EXTRACTED MATERIAL
_____
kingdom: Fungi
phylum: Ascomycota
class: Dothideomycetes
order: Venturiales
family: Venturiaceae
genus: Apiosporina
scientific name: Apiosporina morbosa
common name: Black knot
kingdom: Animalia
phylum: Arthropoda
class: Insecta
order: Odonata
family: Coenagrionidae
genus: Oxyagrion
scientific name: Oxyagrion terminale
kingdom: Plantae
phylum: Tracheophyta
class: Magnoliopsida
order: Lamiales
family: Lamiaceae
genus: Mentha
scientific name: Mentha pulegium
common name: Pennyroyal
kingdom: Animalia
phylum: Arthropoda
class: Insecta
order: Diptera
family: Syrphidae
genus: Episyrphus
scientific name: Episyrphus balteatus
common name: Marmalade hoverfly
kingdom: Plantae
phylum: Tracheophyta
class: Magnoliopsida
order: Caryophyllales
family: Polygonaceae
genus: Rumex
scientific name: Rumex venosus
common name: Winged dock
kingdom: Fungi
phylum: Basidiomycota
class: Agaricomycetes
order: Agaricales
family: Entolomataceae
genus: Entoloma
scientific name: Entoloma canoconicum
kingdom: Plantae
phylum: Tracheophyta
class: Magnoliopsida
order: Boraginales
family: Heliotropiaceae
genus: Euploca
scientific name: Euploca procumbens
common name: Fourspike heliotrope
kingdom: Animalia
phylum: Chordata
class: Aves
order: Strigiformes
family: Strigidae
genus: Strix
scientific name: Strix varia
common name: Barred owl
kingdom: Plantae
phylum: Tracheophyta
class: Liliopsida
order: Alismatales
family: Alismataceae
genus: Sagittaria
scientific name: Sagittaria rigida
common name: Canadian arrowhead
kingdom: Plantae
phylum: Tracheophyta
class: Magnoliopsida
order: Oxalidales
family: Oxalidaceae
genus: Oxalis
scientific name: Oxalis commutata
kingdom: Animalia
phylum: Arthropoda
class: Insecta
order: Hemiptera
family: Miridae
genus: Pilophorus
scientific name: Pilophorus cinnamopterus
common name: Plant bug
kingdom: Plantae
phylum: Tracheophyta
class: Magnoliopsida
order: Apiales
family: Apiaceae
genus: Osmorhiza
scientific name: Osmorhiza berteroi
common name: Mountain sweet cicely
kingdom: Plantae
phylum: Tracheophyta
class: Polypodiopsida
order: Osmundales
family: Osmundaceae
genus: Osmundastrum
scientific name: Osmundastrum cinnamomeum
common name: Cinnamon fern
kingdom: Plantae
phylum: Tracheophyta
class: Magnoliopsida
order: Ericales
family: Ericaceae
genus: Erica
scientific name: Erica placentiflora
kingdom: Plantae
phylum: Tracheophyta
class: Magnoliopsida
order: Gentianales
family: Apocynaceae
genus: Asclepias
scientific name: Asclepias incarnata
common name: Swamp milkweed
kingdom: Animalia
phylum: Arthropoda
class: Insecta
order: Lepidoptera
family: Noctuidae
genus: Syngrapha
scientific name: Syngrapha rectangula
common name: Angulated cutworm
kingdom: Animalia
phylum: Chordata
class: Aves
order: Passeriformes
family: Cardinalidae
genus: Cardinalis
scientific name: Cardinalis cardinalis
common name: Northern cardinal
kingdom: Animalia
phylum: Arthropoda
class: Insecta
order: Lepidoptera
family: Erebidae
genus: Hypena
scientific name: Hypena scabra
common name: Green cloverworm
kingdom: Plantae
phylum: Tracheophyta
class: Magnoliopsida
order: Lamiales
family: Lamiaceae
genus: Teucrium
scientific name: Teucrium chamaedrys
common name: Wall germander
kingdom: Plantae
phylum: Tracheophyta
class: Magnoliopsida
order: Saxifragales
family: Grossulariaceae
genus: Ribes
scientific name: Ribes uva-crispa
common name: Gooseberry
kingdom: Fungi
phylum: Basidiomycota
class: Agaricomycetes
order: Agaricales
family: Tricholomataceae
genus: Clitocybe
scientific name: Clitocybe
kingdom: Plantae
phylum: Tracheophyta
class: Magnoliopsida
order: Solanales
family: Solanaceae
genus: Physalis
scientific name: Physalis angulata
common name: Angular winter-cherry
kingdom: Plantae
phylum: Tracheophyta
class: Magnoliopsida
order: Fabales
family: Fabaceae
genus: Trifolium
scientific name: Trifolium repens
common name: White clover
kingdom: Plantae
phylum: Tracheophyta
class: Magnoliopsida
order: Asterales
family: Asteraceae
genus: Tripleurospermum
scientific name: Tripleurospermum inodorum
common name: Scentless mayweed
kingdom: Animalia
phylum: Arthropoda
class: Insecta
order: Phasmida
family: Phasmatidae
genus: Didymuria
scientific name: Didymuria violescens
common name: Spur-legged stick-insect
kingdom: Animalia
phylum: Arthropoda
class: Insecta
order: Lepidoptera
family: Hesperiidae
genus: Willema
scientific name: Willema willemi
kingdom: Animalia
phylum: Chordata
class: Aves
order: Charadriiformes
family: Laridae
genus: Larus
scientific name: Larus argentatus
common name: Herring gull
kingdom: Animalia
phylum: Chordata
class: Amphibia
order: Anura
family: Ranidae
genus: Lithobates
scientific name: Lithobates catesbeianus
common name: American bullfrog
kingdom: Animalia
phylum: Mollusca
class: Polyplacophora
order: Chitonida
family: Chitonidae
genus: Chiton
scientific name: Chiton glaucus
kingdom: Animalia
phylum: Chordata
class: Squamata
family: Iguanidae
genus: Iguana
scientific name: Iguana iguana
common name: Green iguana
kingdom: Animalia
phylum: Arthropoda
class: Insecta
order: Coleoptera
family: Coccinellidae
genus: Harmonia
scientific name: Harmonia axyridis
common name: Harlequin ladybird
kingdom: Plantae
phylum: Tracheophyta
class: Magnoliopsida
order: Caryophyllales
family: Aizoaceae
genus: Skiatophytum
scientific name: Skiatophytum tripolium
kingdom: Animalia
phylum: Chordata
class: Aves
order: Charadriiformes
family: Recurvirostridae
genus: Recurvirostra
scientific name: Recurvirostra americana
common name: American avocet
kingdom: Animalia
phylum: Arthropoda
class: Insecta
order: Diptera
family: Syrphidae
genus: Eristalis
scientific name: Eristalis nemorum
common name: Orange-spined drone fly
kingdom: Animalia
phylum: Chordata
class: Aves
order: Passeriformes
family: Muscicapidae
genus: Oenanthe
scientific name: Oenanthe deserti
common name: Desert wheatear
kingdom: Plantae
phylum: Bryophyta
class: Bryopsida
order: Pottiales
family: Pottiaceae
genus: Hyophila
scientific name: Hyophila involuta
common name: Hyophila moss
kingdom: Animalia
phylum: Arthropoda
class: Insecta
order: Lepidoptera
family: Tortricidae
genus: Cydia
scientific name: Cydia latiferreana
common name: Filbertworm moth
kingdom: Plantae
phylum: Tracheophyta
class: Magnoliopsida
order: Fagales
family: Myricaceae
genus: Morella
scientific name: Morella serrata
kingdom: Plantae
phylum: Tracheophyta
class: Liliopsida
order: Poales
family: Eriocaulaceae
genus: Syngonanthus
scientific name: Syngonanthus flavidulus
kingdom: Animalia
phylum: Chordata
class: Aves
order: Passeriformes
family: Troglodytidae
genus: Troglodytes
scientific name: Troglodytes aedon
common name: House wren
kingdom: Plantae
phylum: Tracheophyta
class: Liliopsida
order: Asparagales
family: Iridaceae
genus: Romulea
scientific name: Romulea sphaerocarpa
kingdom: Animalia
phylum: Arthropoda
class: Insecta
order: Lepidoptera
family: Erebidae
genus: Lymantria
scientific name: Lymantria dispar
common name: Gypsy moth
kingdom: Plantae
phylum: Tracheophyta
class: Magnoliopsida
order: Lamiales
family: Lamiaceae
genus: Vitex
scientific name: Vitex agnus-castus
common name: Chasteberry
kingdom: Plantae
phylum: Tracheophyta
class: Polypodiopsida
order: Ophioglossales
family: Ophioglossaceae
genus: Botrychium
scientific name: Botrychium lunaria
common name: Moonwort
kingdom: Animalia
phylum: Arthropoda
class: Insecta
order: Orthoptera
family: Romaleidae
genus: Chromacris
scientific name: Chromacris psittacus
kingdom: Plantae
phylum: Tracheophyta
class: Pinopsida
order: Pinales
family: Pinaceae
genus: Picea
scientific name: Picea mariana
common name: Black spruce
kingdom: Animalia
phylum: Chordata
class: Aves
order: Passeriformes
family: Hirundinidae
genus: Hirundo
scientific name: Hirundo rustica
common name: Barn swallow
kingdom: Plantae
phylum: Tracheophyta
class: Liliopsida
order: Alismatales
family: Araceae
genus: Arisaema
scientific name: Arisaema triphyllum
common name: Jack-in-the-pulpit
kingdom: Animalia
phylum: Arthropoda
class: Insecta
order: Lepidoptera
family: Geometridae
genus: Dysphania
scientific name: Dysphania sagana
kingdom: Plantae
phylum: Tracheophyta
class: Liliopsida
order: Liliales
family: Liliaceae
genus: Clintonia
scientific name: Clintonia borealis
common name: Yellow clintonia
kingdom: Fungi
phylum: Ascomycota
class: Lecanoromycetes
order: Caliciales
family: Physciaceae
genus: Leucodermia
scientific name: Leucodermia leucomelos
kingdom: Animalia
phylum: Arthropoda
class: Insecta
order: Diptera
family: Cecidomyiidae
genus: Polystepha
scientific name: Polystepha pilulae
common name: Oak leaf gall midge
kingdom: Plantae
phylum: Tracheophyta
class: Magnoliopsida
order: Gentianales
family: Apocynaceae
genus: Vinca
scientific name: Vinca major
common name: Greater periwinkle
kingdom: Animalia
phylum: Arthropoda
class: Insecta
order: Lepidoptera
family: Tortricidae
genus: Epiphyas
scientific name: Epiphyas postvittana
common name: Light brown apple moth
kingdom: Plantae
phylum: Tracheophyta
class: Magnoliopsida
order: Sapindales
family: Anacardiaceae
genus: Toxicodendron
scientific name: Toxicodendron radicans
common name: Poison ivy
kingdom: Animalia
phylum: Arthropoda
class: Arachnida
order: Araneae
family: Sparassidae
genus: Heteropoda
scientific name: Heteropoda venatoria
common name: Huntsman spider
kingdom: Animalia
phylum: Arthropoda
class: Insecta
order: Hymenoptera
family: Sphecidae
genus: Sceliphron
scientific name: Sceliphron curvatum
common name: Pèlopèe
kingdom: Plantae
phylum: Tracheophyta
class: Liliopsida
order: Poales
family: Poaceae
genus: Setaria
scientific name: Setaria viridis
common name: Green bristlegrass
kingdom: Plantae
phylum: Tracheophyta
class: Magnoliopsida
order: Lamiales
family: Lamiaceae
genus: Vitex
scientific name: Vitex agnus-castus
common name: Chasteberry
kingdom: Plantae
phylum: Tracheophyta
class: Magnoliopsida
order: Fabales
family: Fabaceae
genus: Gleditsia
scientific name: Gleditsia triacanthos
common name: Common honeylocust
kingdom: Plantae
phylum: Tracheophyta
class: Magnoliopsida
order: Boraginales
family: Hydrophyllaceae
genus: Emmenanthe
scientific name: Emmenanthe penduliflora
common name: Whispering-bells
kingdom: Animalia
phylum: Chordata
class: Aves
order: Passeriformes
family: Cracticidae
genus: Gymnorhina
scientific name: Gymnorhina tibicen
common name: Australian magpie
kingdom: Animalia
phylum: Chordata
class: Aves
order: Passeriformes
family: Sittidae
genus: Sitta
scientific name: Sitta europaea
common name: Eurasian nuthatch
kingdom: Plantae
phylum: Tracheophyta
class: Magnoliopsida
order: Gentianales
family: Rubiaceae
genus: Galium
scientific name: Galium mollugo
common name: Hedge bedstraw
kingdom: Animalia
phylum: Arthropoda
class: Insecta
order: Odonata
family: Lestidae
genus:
_____
THE EXERCISE
Copy verbatim the stretch of the data above, from its first line through the line containing "family: Ericaceae", including both of those lines.

COMPLETE RESPONSE
kingdom: Fungi
phylum: Ascomycota
class: Dothideomycetes
order: Venturiales
family: Venturiaceae
genus: Apiosporina
scientific name: Apiosporina morbosa
common name: Black knot
kingdom: Animalia
phylum: Arthropoda
class: Insecta
order: Odonata
family: Coenagrionidae
genus: Oxyagrion
scientific name: Oxyagrion terminale
kingdom: Plantae
phylum: Tracheophyta
class: Magnoliopsida
order: Lamiales
family: Lamiaceae
genus: Mentha
scientific name: Mentha pulegium
common name: Pennyroyal
kingdom: Animalia
phylum: Arthropoda
class: Insecta
order: Diptera
family: Syrphidae
genus: Episyrphus
scientific name: Episyrphus balteatus
common name: Marmalade hoverfly
kingdom: Plantae
phylum: Tracheophyta
class: Magnoliopsida
order: Caryophyllales
family: Polygonaceae
genus: Rumex
scientific name: Rumex venosus
common name: Winged dock
kingdom: Fungi
phylum: Basidiomycota
class: Agaricomycetes
order: Agaricales
family: Entolomataceae
genus: Entoloma
scientific name: Entoloma canoconicum
kingdom: Plantae
phylum: Tracheophyta
class: Magnoliopsida
order: Boraginales
family: Heliotropiaceae
genus: Euploca
scientific name: Euploca procumbens
common name: Fourspike heliotrope
kingdom: Animalia
phylum: Chordata
class: Aves
order: Strigiformes
family: Strigidae
genus: Strix
scientific name: Strix varia
common name: Barred owl
kingdom: Plantae
phylum: Tracheophyta
class: Liliopsida
order: Alismatales
family: Alismataceae
genus: Sagittaria
scientific name: Sagittaria rigida
common name: Canadian arrowhead
kingdom: Plantae
phylum: Tracheophyta
class: Magnoliopsida
order: Oxalidales
family: Oxalidaceae
genus: Oxalis
scientific name: Oxalis commutata
kingdom: Animalia
phylum: Arthropoda
class: Insecta
order: Hemiptera
family: Miridae
genus: Pilophorus
scientific name: Pilophorus cinnamopterus
common name: Plant bug
kingdom: Plantae
phylum: Tracheophyta
class: Magnoliopsida
order: Apiales
family: Apiaceae
genus: Osmorhiza
scientific name: Osmorhiza berteroi
common name: Mountain sweet cicely
kingdom: Plantae
phylum: Tracheophyta
class: Polypodiopsida
order: Osmundales
family: Osmundaceae
genus: Osmundastrum
scientific name: Osmundastrum cinnamomeum
common name: Cinnamon fern
kingdom: Plantae
phylum: Tracheophyta
class: Magnoliopsida
order: Ericales
family: Ericaceae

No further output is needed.